“Recent reports in the media that Social Security plans to eliminate telephone services are inaccurate. SSA is increasing its protection for America’s seniors and other beneficiaries by eliminating the risk of fraud associated with changing bank account information by telephone.”
“SSA continuously investigates and analyzes potential threats to strengthen and secure our programs and protect people who receive benefits. Approximately 40 percent of Social Security direct deposit fraud is associated with someone calling SSA to change direct deposit bank information. SSA’s current protocol of simply asking identifying questions by telephone is no longer enough to prevent fraud,” says a Social Security Administration press release dated March 12th, headlined “Correcting the Record about Social Security Direct Deposit and Telephone Services,” and posted to their website hours after the Washington Post reported that they’re going to pull the plug on live phone support, a lifeline for luddite seniors who can’t or won’t use online portals.

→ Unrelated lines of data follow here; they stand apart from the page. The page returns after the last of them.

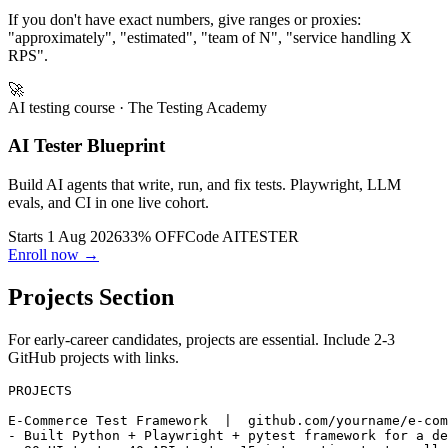
migration
If you don't have exact numbers, give ranges or proxies:
"approximately", "estimated", "team of N", "service handling X
RPS".
🚀
AI testing course
· The Testing Academy
AI Tester Blueprint
Build AI agents that write, run, and fix tests. Playwright, LLM
evals, and CI in one live cohort.
Starts 1 Aug 2026
33% OFF
Code
AITESTER
Enroll now →
Projects Section
For early-career candidates, projects are essential. Include 2-3
GitHub projects with links.
PROJECTS

E-Commerce Test Framework  |  github.com/yourname/e-com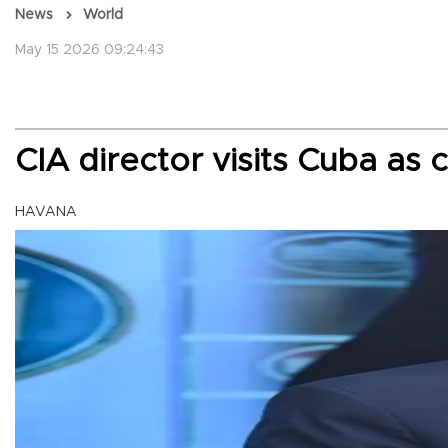
News
World
May 15 2026 09:24:43
CIA director visits Cuba as 
HAVANA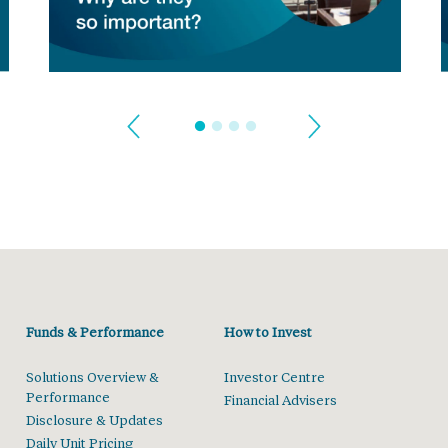
Funds & Performance
How to Invest
Solutions Overview &
Investor Centre
Performance
Financial Advisers
Disclosure & Updates
Daily Unit Pricing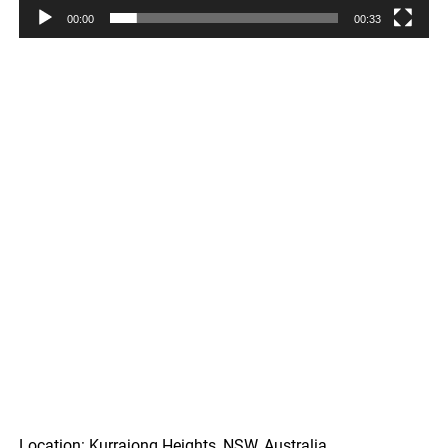
00:00
00:33
Location: Kurrajong Heights, NSW, Australia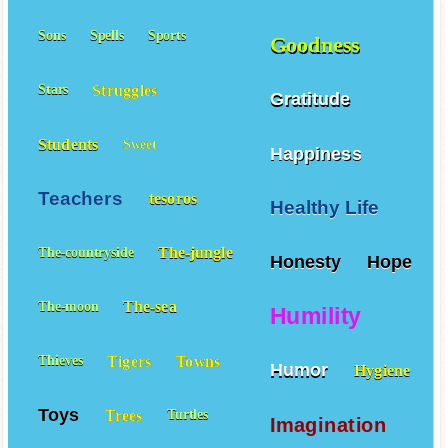
Sons
Spells
Sports
Goodness
Struggles
Stars
Gratitude
Students
Sweet
Happiness
Teachers
tesoros
Healthy Life
The-jungle
The-countryside
Honesty
Hope
The-sea
The-moon
Humility
Tigers
Towns
Thieves
Humor
Hygiene
Toys
Trees
Turtles
Imagination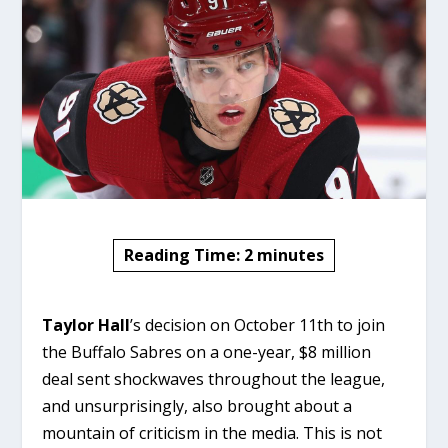
Reading Time:
2
minutes
Taylor Hall
’s decision on October 11th to join
the Buffalo Sabres on a one-year, $8 million
deal sent shockwaves throughout the league,
and unsurprisingly, also brought about a
mountain of criticism in the media. This is not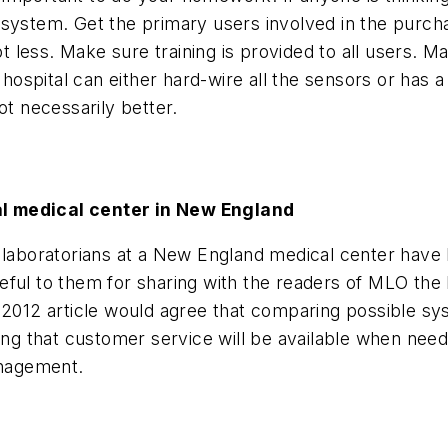
 system. Get the primary users involved in the purch
 less. Make sure training is provided to all users. 
spital can either hard-wire all the sensors or has a
ot necessarily better.
al medical center in New England
 laboratorians at a New England medical center have 
l to them for sharing with the readers of
MLO
the
y 2012 article would agree that comparing possible s
ining that customer service will be available when n
nagement.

Now Axios reports that the next day an internal memo circulated outlining changes that still, in the words of one former administrator, “would, in essence, break the agency,” mostly by requiring recipients to verify their identity in-person at field offices (that are being closed) rather than over the phone. “People have a lot of trouble with the identification process” already, says Jen Burdick, a lawyer who provides free legal services to recipients and that the proposed changes in the new memo are “a way they’re trying to use red tape to literally block people from getting benefits.”
In related news last week, 82 year-old Washington state man Ned Johnson told the Seattle Times that he had $5,201 wiped from his bank account after he was declared dead by DOGE last month.
After weeks of calling and calling he finally went in person to an office that’s soon-to-be-closed by Musk, waited four hours, and weaseled in to get the attention of a worker to show them his passport. It worked, kind of as Ned was resurrected insomuch as the bank returned the $5,201 to his account, but still has yet to receive his February and March Social Security payments.